BEGIN Records
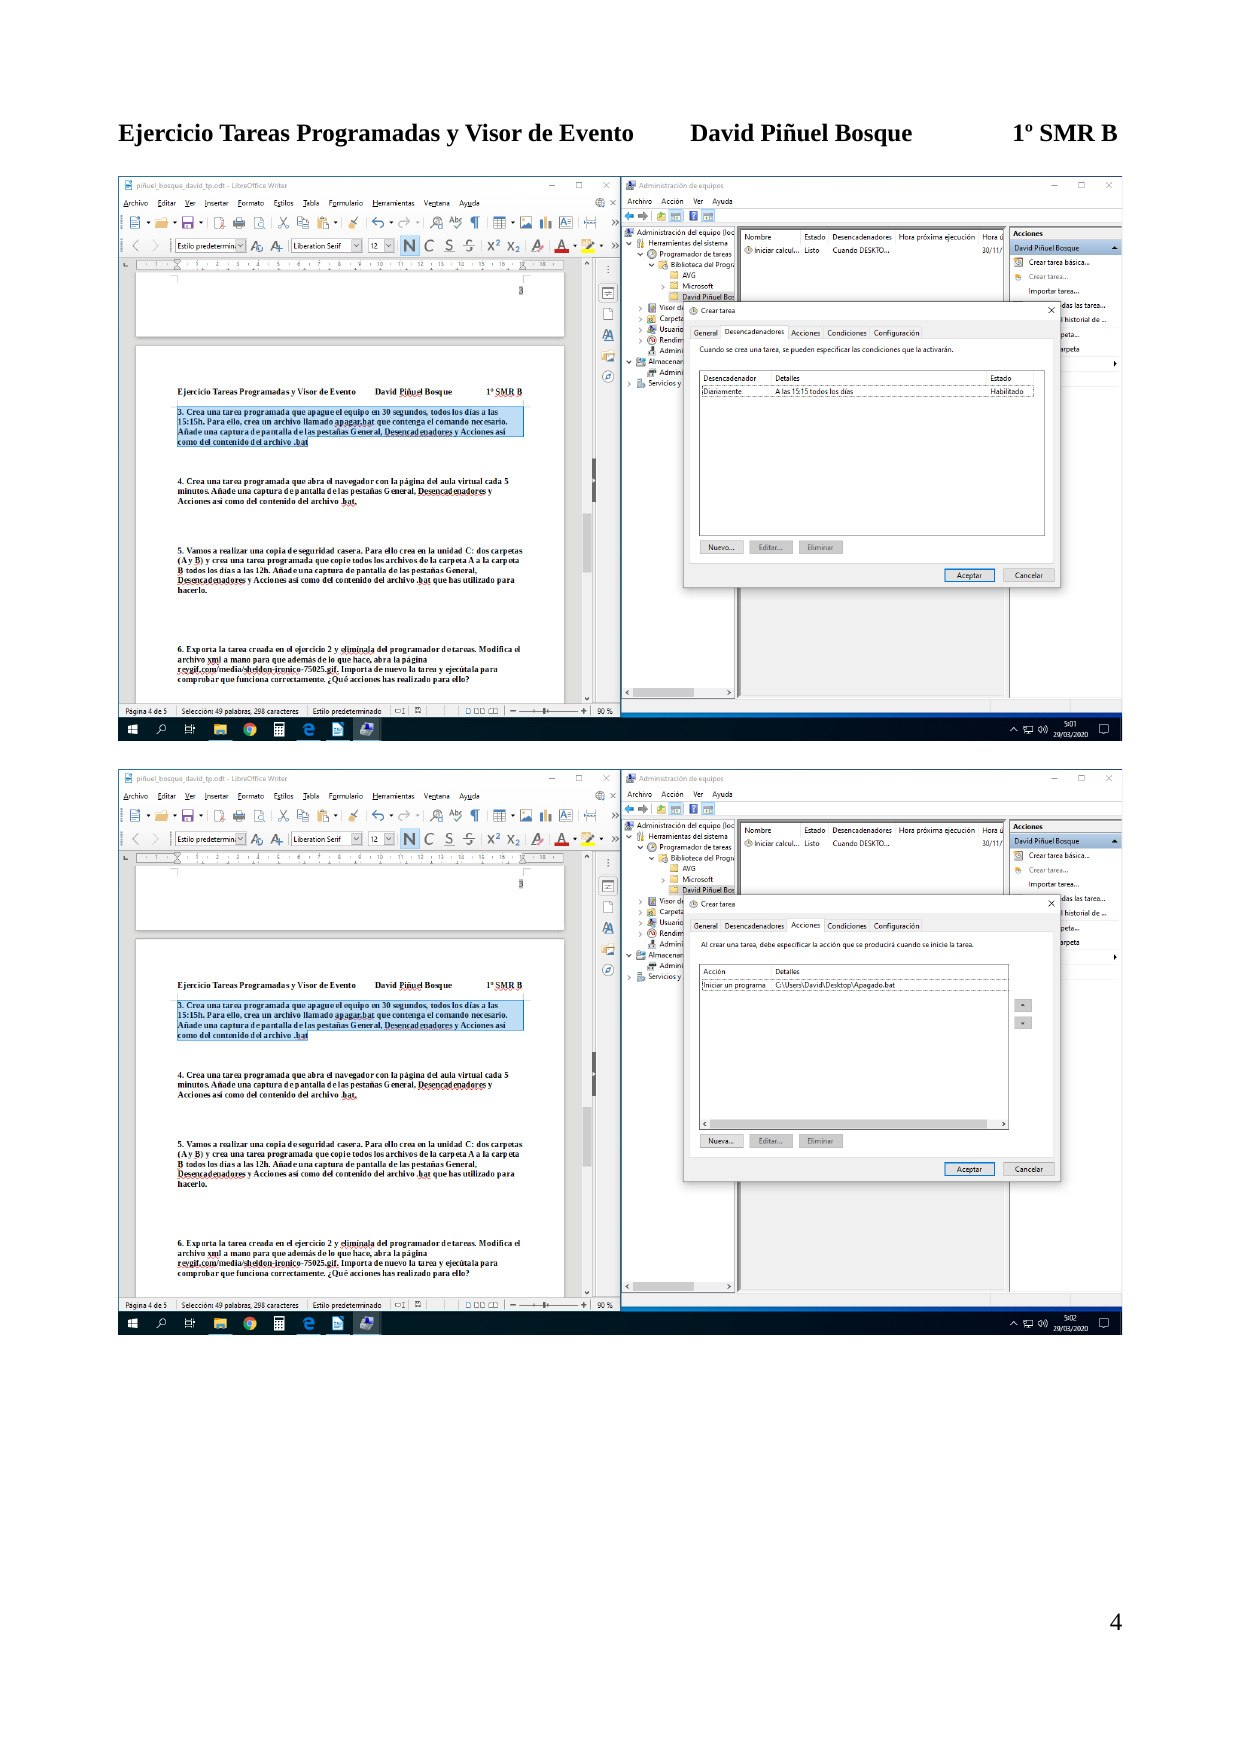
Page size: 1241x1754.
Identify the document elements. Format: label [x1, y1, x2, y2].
END Records
BEGIN Records
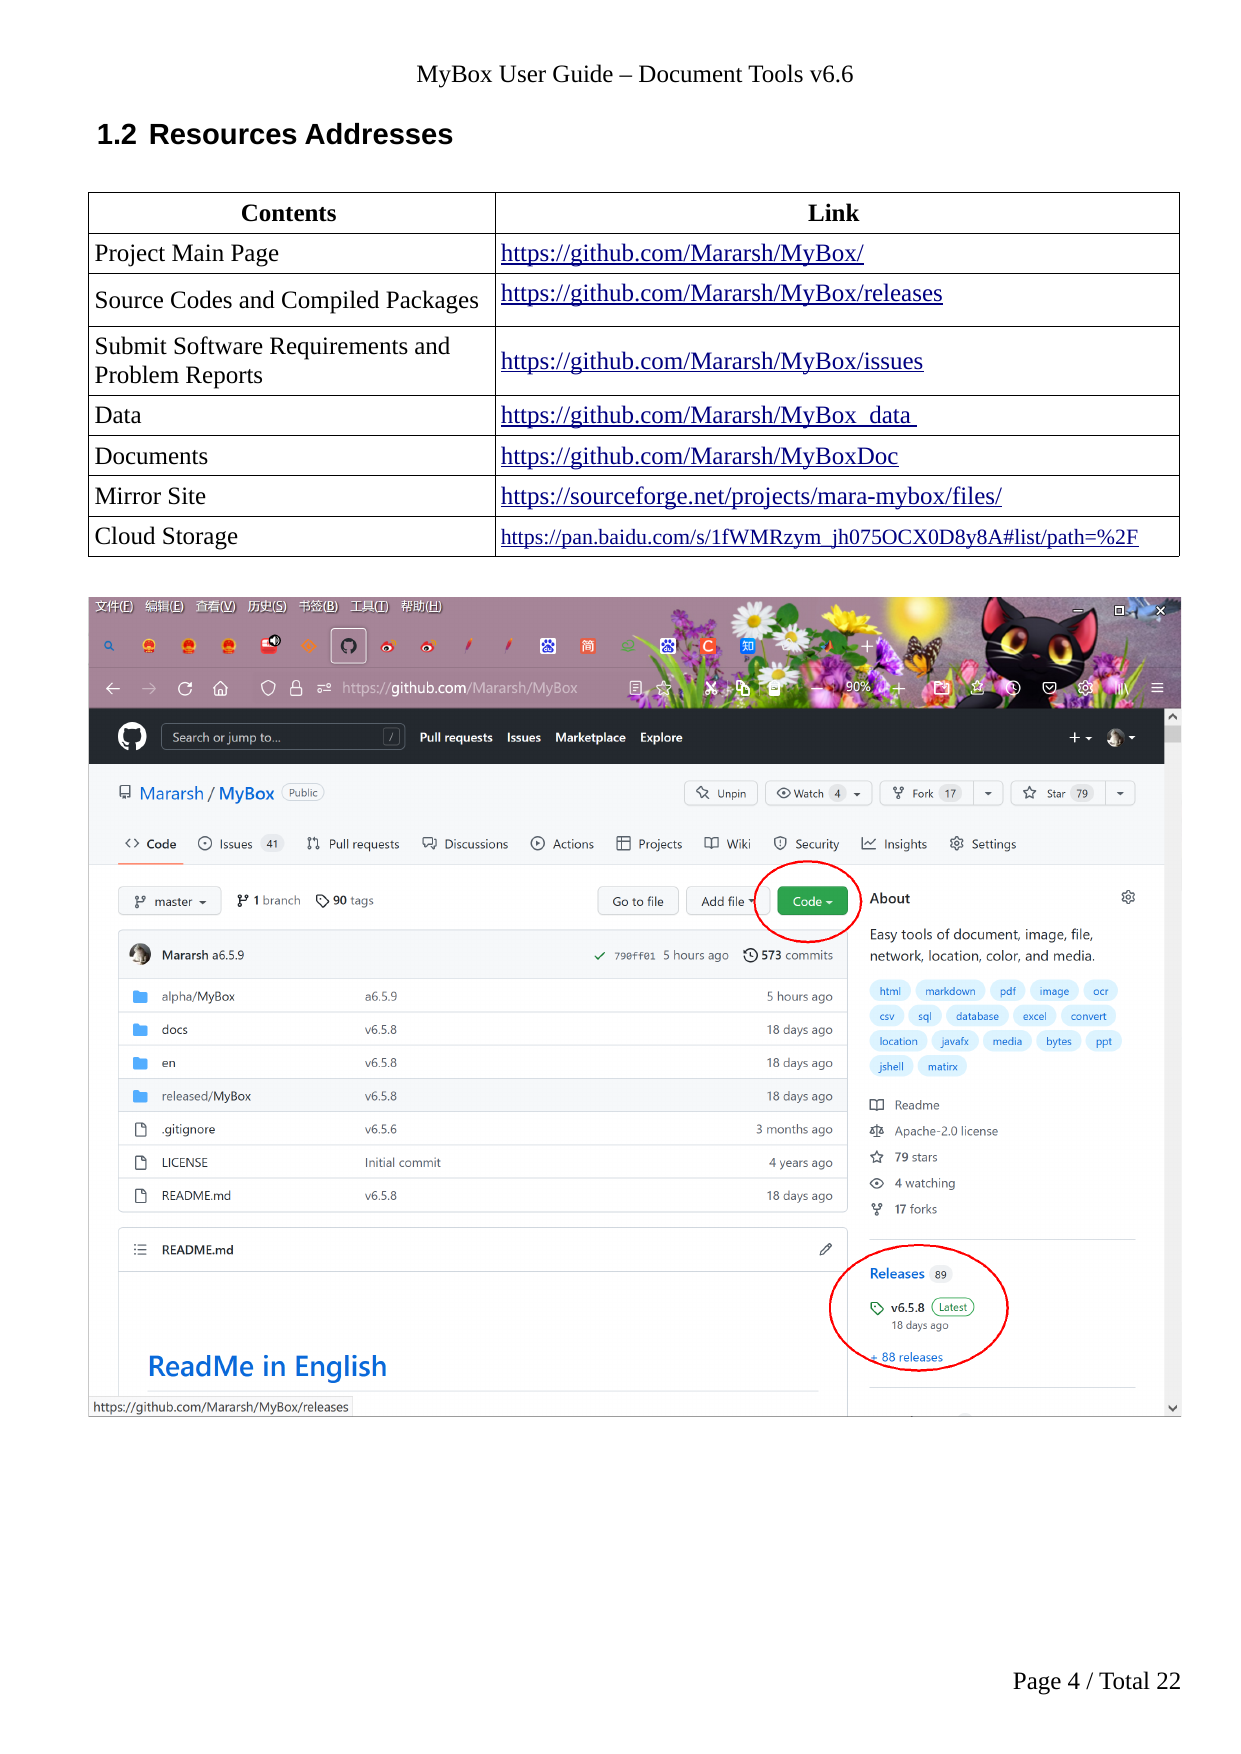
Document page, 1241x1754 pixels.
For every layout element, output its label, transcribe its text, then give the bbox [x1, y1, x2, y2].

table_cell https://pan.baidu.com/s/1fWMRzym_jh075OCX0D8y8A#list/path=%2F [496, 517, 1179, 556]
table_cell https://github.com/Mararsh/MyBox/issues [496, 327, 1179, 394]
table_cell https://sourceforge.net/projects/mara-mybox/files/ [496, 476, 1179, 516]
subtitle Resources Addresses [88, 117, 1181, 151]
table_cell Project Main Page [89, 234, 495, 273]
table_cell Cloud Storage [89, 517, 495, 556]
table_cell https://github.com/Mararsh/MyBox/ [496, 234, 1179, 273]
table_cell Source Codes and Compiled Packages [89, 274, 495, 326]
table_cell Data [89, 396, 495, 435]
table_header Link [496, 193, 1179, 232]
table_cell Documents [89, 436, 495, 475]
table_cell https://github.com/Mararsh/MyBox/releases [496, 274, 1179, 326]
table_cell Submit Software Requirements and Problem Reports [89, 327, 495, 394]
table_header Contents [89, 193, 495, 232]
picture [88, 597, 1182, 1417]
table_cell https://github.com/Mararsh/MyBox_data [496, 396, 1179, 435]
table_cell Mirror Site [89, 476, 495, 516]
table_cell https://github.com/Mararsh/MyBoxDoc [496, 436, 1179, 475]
END Records
Write out the part of the material that opens with the line containing "Page size: 1241x1754." and closes with the line containing "Identify the document", putting "items" in place of "elements" and leaving everything else the same.

Solution to the exercise:
Page size: 1241x1754.
Identify the document items. Format: label [x1, y1, x2, y2].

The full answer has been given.